Task requirements:
**1.** Answer these questions from the nature versus nurture text:
(a) Who is quoted at the top, and what year and job are given for them?
(b) What does nature refer to?
(c) In the comparison of nature and nurture, what role does nurture play?
**2.** Reproduce the nature versus nurture text from "Nature vs. Nurture: How" to "the final structure.".
**3.** Can you sum up the nature versus nurture text in two sentences?

Page text:
::::::::::
Nature vs. Nurture: How Parenting Shapes the Development of a Child.

   ” The environment is not just something that acts on us, it’s something we actively engage with, shaping it and being shaped by it in return.” –  David Moore, 2017, Developmental Psychologist

Nature versus Nurture, an age-old debate has fascinated psychologists, educators, and parents alike. Nature refers to our genetic inheritance, the biological predispositions we receive from our parents. Nurture, on the other hand, encompasses all the environmental influences that impact us like upbringing, social interactions, education and cultural experiences. While nature provides the blueprint, nurture acts as the architect, shaping the final structure.

The question isn’t which matters more, but how we can embrace both to shape the best versions for our children.
::::::::::
Dataset:

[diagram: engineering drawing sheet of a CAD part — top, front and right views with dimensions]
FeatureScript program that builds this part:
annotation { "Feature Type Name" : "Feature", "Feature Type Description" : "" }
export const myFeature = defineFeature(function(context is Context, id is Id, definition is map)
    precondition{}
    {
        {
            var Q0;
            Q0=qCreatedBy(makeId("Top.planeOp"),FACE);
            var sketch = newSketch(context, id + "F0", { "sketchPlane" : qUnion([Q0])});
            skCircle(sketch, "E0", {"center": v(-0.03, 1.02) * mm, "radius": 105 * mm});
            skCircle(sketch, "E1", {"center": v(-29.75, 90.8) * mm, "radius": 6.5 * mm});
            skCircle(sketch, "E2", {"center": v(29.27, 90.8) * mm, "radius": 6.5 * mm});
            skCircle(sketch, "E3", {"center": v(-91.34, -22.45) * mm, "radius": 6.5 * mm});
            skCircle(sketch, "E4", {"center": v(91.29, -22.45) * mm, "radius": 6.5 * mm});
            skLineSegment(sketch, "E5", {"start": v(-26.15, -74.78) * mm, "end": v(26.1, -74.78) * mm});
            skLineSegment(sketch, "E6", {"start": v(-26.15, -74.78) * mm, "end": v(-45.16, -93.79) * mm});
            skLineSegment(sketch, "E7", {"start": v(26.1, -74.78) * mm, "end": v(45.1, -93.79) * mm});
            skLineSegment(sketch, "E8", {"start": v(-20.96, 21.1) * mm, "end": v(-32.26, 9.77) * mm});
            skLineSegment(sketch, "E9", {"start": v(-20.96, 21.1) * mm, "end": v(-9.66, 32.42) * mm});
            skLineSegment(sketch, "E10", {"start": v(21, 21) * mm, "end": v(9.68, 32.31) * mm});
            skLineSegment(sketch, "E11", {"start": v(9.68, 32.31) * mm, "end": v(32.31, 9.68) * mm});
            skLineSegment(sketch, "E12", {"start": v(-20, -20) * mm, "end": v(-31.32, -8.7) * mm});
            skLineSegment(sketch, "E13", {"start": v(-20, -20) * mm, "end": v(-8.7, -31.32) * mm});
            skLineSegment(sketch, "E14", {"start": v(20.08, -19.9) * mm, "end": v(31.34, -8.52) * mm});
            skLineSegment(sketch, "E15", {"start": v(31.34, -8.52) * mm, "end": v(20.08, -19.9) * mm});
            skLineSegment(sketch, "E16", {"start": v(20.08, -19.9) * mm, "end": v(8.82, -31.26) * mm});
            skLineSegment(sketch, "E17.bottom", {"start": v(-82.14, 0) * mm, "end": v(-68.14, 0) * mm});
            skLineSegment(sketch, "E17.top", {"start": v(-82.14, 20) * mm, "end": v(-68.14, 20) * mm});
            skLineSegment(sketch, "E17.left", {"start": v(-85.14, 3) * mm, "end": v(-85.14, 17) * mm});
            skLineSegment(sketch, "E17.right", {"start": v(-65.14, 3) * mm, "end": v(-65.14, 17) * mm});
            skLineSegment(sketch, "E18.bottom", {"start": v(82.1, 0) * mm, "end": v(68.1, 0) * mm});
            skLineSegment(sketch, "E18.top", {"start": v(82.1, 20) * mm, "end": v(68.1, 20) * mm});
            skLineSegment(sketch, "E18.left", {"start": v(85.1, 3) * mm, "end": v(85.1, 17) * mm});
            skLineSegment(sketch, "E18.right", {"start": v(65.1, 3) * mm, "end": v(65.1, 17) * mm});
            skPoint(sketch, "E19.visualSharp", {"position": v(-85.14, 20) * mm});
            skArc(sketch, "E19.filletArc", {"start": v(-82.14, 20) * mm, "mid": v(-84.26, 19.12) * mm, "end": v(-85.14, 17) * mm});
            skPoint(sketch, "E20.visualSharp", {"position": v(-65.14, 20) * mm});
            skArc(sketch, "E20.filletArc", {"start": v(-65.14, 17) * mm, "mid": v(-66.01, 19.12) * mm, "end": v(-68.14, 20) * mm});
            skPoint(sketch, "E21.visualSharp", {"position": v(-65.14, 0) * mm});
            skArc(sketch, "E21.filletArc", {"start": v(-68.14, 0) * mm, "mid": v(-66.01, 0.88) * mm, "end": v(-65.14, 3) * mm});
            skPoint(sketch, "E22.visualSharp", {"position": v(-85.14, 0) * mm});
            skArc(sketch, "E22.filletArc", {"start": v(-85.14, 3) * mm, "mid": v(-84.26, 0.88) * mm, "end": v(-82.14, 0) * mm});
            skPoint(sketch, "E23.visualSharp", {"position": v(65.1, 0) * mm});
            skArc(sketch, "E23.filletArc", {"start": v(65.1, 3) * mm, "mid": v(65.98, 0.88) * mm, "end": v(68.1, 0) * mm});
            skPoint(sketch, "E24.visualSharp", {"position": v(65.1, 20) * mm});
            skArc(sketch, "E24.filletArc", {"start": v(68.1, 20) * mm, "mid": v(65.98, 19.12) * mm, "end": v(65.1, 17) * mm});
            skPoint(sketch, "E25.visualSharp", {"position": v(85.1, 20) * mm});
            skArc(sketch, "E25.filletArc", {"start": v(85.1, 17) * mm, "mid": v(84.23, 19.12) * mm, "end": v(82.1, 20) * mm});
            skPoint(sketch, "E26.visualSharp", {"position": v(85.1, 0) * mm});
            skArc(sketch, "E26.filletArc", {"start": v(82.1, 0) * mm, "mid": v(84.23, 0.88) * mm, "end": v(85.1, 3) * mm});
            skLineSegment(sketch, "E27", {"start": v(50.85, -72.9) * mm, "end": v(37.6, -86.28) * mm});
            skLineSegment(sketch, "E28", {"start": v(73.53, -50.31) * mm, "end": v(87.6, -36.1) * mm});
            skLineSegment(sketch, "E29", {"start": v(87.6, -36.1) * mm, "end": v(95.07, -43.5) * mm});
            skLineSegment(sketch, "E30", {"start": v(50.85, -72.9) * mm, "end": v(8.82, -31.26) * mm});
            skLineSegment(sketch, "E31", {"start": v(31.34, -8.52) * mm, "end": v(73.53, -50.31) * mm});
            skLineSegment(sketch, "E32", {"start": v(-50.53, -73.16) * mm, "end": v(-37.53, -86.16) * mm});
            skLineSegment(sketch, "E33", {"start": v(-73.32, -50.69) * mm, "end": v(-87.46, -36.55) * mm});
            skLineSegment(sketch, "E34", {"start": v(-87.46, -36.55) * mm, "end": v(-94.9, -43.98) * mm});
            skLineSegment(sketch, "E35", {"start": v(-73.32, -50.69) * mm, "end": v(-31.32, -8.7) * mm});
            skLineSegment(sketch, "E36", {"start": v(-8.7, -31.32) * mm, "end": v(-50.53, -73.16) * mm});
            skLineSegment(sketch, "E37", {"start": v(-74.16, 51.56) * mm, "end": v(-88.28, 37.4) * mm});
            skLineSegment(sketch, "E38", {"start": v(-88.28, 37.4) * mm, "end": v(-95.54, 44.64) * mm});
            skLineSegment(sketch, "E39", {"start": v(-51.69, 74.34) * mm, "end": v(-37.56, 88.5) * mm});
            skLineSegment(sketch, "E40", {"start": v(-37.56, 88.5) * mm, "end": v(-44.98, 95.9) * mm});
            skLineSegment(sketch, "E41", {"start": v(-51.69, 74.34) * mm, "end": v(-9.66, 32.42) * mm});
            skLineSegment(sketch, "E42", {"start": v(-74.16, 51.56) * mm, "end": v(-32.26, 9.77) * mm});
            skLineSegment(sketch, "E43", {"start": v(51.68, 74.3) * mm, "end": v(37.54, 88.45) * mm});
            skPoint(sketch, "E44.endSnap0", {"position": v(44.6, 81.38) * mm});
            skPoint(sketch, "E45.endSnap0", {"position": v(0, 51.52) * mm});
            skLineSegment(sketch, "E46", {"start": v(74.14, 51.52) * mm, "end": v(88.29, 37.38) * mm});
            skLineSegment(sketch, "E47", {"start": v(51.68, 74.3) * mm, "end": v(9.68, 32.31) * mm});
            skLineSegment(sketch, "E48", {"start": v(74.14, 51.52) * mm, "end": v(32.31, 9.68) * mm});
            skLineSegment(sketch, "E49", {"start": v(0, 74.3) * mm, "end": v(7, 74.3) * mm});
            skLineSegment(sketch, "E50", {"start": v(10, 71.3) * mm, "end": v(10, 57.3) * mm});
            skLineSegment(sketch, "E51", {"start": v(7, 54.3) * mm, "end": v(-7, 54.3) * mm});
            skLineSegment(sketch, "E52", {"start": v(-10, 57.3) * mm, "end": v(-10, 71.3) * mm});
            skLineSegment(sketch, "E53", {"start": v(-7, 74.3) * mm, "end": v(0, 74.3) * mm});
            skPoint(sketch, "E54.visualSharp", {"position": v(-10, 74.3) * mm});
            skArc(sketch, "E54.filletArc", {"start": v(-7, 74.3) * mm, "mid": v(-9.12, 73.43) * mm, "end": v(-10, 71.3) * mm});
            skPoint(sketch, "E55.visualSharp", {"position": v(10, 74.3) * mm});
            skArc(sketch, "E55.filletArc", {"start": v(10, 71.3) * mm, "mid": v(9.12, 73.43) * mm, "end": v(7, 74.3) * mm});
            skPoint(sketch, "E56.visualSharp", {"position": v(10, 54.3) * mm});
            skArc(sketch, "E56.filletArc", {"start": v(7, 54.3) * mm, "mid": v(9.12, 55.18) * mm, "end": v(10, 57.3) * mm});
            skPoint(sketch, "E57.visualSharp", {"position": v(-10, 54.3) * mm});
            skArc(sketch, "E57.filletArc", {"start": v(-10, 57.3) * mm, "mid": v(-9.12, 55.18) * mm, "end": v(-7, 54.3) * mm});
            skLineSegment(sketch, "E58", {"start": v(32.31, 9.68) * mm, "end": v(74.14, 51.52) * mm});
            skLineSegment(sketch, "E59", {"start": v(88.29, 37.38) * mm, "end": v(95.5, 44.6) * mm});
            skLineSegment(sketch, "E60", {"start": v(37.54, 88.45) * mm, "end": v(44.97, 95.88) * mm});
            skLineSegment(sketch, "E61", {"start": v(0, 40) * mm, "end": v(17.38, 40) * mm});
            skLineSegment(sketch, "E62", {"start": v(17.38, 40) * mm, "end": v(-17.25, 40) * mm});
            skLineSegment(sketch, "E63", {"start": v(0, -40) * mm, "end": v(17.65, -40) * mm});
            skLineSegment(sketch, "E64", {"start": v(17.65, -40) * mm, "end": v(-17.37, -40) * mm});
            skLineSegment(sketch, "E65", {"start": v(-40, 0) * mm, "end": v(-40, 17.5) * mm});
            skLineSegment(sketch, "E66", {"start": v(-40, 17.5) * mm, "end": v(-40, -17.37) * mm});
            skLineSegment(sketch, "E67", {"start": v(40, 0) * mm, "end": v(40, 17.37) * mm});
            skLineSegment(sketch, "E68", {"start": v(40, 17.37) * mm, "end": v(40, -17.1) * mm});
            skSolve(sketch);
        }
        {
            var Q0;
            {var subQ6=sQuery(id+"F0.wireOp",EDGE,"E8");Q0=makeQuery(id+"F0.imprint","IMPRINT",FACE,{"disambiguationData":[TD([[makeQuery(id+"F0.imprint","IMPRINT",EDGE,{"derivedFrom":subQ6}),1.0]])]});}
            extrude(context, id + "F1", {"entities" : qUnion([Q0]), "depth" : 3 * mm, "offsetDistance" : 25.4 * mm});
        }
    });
::::::::::
Answers below:
**1.**
(a) David Moore, 2017, Developmental Psychologist.
(b) Our genetic inheritance, the biological predispositions we receive from our parents.
(c) The architect, shaping the final structure.

**2.**
Nature vs. Nurture: How Parenting Shapes the Development of a Child.

   ” The environment is not just something that acts on us, it’s something we actively engage with, shaping it and being shaped by it in return.” –  David Moore, 2017, Developmental Psychologist

Nature versus Nurture, an age-old debate has fascinated psychologists, educators, and parents alike. Nature refers to our genetic inheritance, the biological predispositions we receive from our parents. Nurture, on the other hand, encompasses all the environmental influences that impact us like upbringing, social interactions, education and cultural experiences. While nature provides the blueprint, nurture acts as the architect, shaping the final structure.

**3.** Nature, our genetic inheritance from our parents, and nurture, the environmental influences such as upbringing, social interactions, education and cultural experiences, are the two sides of an age-old debate. Nature provides the blueprint while nurture shapes the final structure, and the question is how to embrace both to shape the best versions of our children.